Concert posters have made their mark in the art world 40 years after Bill Graham began his Fillmore Poster Series in San Fransisco. From the almost illegible handwriting of psychedelia to the xerox–ed punk rock era to the realization of the silkscreen and going digital, posters have undergone many changes. All of these have culminated in where they are today— collectible, high–quality prints which reflect the evolution, and collaboration, of music and culture.
But perhaps what you do not know is that these posters are imagined and created by local artists, artists like John Vogl of The Bungaloo. Based out of Denver, Colorado, Vogl has made posters for major acts including Phish, The Head and the Heart, Vance Joy, Trampled by Turtles, Duran Duran, Dave Matthews Band and GriZ. Concert posters are what put him on the map, artistically speaking. Most of the time he does not hear from the band directly—their management or promoters are in charge of such matters, nevertheless he takes the time to get to know a band before creating a poster for them.
“Not only will I listen to what’s popular and what’s not but also I read up on their history, or where they are from or how they came together. I’m trying to tune into different narrations of the band. I try to hide little ‘easter eggs’ in there if I can, gems that fans or the band will appreciate, otherwise sometimes it’s about where a show will be performed.”
Vogl started his career by first collecting concert posters and then creating his own for friends’ bands in St. Louis, for “free beer and high–fives.” He attended Drake University and received a Bachelor of Fine Arts in Design where he spent most of his time in the screenprinting studio. Five years ago he moved to Denver. After working for some advertising firms and a letterpress shop, he realized his desires to have more control over his creativity.
In many ways, concert posters are a form of advertising. However, the rise of individual artistic expression through concert posters have elevated them above most advertising, making them a more appealing avenue for artists. About his time with the advertising firms Vogl recalls, “it was mainly about getting to a point where I could do fun stuff full-time. It was a slow process, I spent four or five years working full-time jobs and moonlighting with my creative work and the last five years switching those roles so my creative work is my full-time job.”
The entire poster begins with a loose sketch, a simple idea. Vogl then traces his sketches with pens—the .005 Pigma Micron his most trusted pen choice—and occasionally adds color before scanning them into his computer. Once digital, the illustrations are easier to alter depending on the client’s needs and any text is added. The finished design is sent to a screenprinting shop, where a limited number of posters are printed. The promotion companies buy the prints wholesale from artists like Vogl, allocating him a certain number for his own sales and distribution through his website or traveling poster shows like Flatstock at South by Southwest, where 100,000 music fans comb through various posters from over 40 poster artists.
“You never should have a finished idea in your head. Staring at a blank page is the worst thing you can do—start with anything and just keep letting it evolve.”
Denver is a receptive community, as far as concerts and posters for concerts are concerned. But, as anyone who has gone to a show at Red Rocks knows, posters are not always sold at the merchandising tent. Some posters are bootlegged.
════════════════════
PROMPT A: In the article about concert posters, why does Vogl scan his sketches into his computer? Answer in one to three sentences.
PROMPT B: Reproduce the part of the article about concert posters from "But perhaps what" up to and including "poster for them.".

STORED DATA:
════════════════════
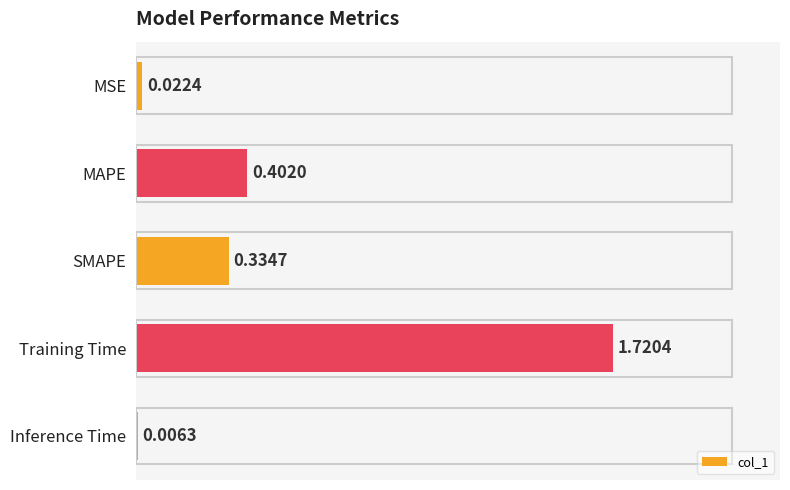

How many series are shown in this chart?

1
════════════════════
EXERCISE RESPONSE A: He scans them because digital illustrations are easier to alter to suit the client's needs. Any text is also added once the work is digital.

EXERCISE RESPONSE B:
But perhaps what you do not know is that these posters are imagined and created by local artists, artists like John Vogl of The Bungaloo. Based out of Denver, Colorado, Vogl has made posters for major acts including Phish, The Head and the Heart, Vance Joy, Trampled by Turtles, Duran Duran, Dave Matthews Band and GriZ. Concert posters are what put him on the map, artistically speaking. Most of the time he does not hear from the band directly—their management or promoters are in charge of such matters, nevertheless he takes the time to get to know a band before creating a poster for them.